Stored data:
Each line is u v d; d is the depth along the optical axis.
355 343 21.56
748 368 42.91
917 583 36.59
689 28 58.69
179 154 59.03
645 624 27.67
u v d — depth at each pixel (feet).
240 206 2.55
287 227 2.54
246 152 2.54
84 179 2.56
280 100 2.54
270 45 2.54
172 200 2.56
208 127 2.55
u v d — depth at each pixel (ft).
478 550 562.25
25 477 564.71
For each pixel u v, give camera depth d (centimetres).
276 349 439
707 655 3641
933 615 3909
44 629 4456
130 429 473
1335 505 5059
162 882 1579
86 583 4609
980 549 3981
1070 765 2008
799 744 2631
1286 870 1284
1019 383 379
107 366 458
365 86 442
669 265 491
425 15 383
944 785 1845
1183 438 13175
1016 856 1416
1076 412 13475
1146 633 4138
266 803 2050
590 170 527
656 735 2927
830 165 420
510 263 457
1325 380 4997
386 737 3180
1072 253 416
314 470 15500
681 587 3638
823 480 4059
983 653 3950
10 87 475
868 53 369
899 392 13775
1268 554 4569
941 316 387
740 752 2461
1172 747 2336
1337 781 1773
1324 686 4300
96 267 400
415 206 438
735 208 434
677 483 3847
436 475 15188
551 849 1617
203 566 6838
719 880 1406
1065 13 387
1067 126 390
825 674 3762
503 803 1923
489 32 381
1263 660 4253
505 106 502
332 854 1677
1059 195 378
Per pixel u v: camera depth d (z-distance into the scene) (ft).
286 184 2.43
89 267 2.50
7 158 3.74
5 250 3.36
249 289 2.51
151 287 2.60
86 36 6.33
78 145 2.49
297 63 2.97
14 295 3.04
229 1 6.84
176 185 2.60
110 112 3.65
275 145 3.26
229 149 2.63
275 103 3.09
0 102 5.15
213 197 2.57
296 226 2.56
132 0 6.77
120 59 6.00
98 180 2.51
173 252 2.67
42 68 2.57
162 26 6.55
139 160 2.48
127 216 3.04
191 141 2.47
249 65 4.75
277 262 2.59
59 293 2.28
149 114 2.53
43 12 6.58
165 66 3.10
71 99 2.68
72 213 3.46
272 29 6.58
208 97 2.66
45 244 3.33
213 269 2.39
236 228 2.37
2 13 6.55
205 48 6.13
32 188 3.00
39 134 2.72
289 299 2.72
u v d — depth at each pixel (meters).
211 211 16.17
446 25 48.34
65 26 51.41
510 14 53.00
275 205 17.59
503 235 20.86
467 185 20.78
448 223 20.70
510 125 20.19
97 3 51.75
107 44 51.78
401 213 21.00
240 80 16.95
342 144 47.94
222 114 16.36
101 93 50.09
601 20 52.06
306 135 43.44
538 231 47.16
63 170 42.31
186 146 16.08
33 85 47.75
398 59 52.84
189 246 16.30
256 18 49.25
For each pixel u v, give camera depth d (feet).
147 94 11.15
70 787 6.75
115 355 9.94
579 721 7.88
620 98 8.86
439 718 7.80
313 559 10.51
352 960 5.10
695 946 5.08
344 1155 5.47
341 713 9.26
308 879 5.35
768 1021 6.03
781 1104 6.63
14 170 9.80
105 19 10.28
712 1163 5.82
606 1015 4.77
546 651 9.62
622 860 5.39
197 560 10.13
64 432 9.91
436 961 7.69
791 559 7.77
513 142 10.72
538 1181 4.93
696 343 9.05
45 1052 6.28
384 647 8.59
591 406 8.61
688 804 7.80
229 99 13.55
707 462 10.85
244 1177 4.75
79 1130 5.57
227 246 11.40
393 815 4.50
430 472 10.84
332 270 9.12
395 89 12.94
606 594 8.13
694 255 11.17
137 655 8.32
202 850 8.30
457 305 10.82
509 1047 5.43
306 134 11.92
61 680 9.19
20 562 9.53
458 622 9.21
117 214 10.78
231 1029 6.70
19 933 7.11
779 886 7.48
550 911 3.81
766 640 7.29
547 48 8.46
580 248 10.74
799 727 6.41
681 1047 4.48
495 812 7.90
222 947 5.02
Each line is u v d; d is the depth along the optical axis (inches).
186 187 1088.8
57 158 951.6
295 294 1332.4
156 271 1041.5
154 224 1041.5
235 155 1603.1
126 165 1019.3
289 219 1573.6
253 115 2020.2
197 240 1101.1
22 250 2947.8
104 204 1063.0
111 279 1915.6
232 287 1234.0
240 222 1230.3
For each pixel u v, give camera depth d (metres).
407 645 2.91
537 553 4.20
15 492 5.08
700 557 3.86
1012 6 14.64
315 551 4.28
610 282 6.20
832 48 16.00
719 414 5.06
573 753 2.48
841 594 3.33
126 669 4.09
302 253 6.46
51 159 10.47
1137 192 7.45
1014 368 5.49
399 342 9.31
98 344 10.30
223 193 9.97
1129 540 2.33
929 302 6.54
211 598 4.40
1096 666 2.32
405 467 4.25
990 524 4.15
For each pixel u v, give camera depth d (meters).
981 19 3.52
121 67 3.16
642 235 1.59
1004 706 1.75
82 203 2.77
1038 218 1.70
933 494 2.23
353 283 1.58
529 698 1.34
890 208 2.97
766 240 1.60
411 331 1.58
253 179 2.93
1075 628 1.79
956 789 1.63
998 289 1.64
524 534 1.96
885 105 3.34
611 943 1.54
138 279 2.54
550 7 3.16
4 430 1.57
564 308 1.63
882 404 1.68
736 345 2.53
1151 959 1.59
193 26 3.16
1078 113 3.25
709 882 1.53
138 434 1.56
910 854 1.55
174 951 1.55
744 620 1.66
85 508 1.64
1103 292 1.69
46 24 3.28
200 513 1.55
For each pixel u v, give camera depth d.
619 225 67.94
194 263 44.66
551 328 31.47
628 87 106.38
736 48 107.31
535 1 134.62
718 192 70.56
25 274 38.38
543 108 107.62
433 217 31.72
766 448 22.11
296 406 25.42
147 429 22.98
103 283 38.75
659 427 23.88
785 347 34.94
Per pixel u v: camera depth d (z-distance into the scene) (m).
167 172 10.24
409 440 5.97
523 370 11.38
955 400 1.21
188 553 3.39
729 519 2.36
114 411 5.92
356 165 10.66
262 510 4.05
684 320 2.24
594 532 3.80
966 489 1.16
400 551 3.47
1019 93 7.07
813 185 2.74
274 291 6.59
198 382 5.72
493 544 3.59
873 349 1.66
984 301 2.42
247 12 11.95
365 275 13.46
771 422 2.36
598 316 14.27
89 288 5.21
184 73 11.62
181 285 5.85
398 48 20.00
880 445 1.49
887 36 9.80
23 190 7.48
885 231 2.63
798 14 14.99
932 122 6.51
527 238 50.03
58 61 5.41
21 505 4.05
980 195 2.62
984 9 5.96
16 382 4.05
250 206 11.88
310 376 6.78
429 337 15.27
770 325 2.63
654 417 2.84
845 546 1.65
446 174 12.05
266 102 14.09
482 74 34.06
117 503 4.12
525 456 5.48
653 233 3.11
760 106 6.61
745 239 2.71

WORK INSTRUCTION: Exact retyping of all the entries is required.

RESPONSE TO THIS TASK:
Each line is u v d; d is the depth along the optical axis.
355 343 21.56
748 368 42.91
917 583 36.59
689 28 58.69
179 154 59.03
645 624 27.67
u v d — depth at each pixel (feet).
240 206 2.55
287 227 2.54
246 152 2.54
84 179 2.56
280 100 2.54
270 45 2.54
172 200 2.56
208 127 2.55
u v d — depth at each pixel (ft).
478 550 562.25
25 477 564.71
For each pixel u v, give camera depth d (centimetres).
276 349 439
707 655 3641
933 615 3909
44 629 4456
130 429 473
1335 505 5059
162 882 1579
86 583 4609
980 549 3981
1070 765 2008
799 744 2631
1286 870 1284
1019 383 379
107 366 458
365 86 442
669 265 491
425 15 383
944 785 1845
1183 438 13175
1016 856 1416
1076 412 13475
1146 633 4138
266 803 2050
590 170 527
656 735 2927
830 165 420
510 263 457
1325 380 4997
386 737 3180
1072 253 416
314 470 15500
681 587 3638
823 480 4059
983 653 3950
10 87 475
868 53 369
899 392 13775
1268 554 4569
941 316 387
740 752 2461
1172 747 2336
1337 781 1773
1324 686 4300
96 267 400
415 206 438
735 208 434
677 483 3847
436 475 15188
551 849 1617
203 566 6838
719 880 1406
1065 13 387
1067 126 390
825 674 3762
503 803 1923
489 32 381
1263 660 4253
505 106 502
332 854 1677
1059 195 378
Per pixel u v: camera depth d (z-distance into the scene) (ft).
286 184 2.43
89 267 2.50
7 158 3.74
5 250 3.36
249 289 2.51
151 287 2.60
86 36 6.33
78 145 2.49
297 63 2.97
14 295 3.04
229 1 6.84
176 185 2.60
110 112 3.65
275 145 3.26
229 149 2.63
275 103 3.09
0 102 5.15
213 197 2.57
296 226 2.56
132 0 6.77
120 59 6.00
98 180 2.51
173 252 2.67
42 68 2.57
162 26 6.55
139 160 2.48
127 216 3.04
191 141 2.47
249 65 4.75
277 262 2.59
59 293 2.28
149 114 2.53
43 12 6.58
165 66 3.10
71 99 2.68
72 213 3.46
272 29 6.58
208 97 2.66
45 244 3.33
213 269 2.39
236 228 2.37
2 13 6.55
205 48 6.13
32 188 3.00
39 134 2.72
289 299 2.72
u v d — depth at each pixel (meters).
211 211 16.17
446 25 48.34
65 26 51.41
510 14 53.00
275 205 17.59
503 235 20.86
467 185 20.78
448 223 20.70
510 125 20.19
97 3 51.75
107 44 51.78
401 213 21.00
240 80 16.95
342 144 47.94
222 114 16.36
101 93 50.09
601 20 52.06
306 135 43.44
538 231 47.16
63 170 42.31
186 146 16.08
33 85 47.75
398 59 52.84
189 246 16.30
256 18 49.25
For each pixel u v, give camera depth d (feet).
147 94 11.15
70 787 6.75
115 355 9.94
579 721 7.88
620 98 8.86
439 718 7.80
313 559 10.51
352 960 5.10
695 946 5.08
344 1155 5.47
341 713 9.26
308 879 5.35
768 1021 6.03
781 1104 6.63
14 170 9.80
105 19 10.28
712 1163 5.82
606 1015 4.77
546 651 9.62
622 860 5.39
197 560 10.13
64 432 9.91
436 961 7.69
791 559 7.77
513 142 10.72
538 1181 4.93
696 343 9.05
45 1052 6.28
384 647 8.59
591 406 8.61
688 804 7.80
229 99 13.55
707 462 10.85
244 1177 4.75
79 1130 5.57
227 246 11.40
393 815 4.50
430 472 10.84
332 270 9.12
395 89 12.94
606 594 8.13
694 255 11.17
137 655 8.32
202 850 8.30
457 305 10.82
509 1047 5.43
306 134 11.92
61 680 9.19
20 562 9.53
458 622 9.21
117 214 10.78
231 1029 6.70
19 933 7.11
779 886 7.48
550 911 3.81
766 640 7.29
547 48 8.46
580 248 10.74
799 727 6.41
681 1047 4.48
495 812 7.90
222 947 5.02
Each line is u v d; d is the depth along the optical axis (inches).
186 187 1088.8
57 158 951.6
295 294 1332.4
156 271 1041.5
154 224 1041.5
235 155 1603.1
126 165 1019.3
289 219 1573.6
253 115 2020.2
197 240 1101.1
22 250 2947.8
104 204 1063.0
111 279 1915.6
232 287 1234.0
240 222 1230.3
For each pixel u v, give camera depth d (metres).
407 645 2.91
537 553 4.20
15 492 5.08
700 557 3.86
1012 6 14.64
315 551 4.28
610 282 6.20
832 48 16.00
719 414 5.06
573 753 2.48
841 594 3.33
126 669 4.09
302 253 6.46
51 159 10.47
1137 192 7.45
1014 368 5.49
399 342 9.31
98 344 10.30
223 193 9.97
1129 540 2.33
929 302 6.54
211 598 4.40
1096 666 2.32
405 467 4.25
990 524 4.15
For each pixel u v, give camera depth d (meters).
981 19 3.52
121 67 3.16
642 235 1.59
1004 706 1.75
82 203 2.77
1038 218 1.70
933 494 2.23
353 283 1.58
529 698 1.34
890 208 2.97
766 240 1.60
411 331 1.58
253 179 2.93
1075 628 1.79
956 789 1.63
998 289 1.64
524 534 1.96
885 105 3.34
611 943 1.54
138 279 2.54
550 7 3.16
4 430 1.57
564 308 1.63
882 404 1.68
736 345 2.53
1151 959 1.59
193 26 3.16
1078 113 3.25
709 882 1.53
138 434 1.56
910 854 1.55
174 951 1.55
744 620 1.66
85 508 1.64
1103 292 1.69
46 24 3.28
200 513 1.55
For each pixel u v, give camera depth d.
619 225 67.94
194 263 44.66
551 328 31.47
628 87 106.38
736 48 107.31
535 1 134.62
718 192 70.56
25 274 38.38
543 108 107.62
433 217 31.72
766 448 22.11
296 406 25.42
147 429 22.98
103 283 38.75
659 427 23.88
785 347 34.94
Per pixel u v: camera depth d (z-distance into the scene) (m).
167 172 10.24
409 440 5.97
523 370 11.38
955 400 1.21
188 553 3.39
729 519 2.36
114 411 5.92
356 165 10.66
262 510 4.05
684 320 2.24
594 532 3.80
966 489 1.16
400 551 3.47
1019 93 7.07
813 185 2.74
274 291 6.59
198 382 5.72
493 544 3.59
873 349 1.66
984 301 2.42
247 12 11.95
365 275 13.46
771 422 2.36
598 316 14.27
89 288 5.21
184 73 11.62
181 285 5.85
398 48 20.00
880 445 1.49
887 36 9.80
23 190 7.48
885 231 2.63
798 14 14.99
932 122 6.51
527 238 50.03
58 61 5.41
21 505 4.05
980 195 2.62
984 9 5.96
16 382 4.05
250 206 11.88
310 376 6.78
429 337 15.27
770 325 2.63
654 417 2.84
845 546 1.65
446 174 12.05
266 102 14.09
482 74 34.06
117 503 4.12
525 456 5.48
653 233 3.11
760 106 6.61
745 239 2.71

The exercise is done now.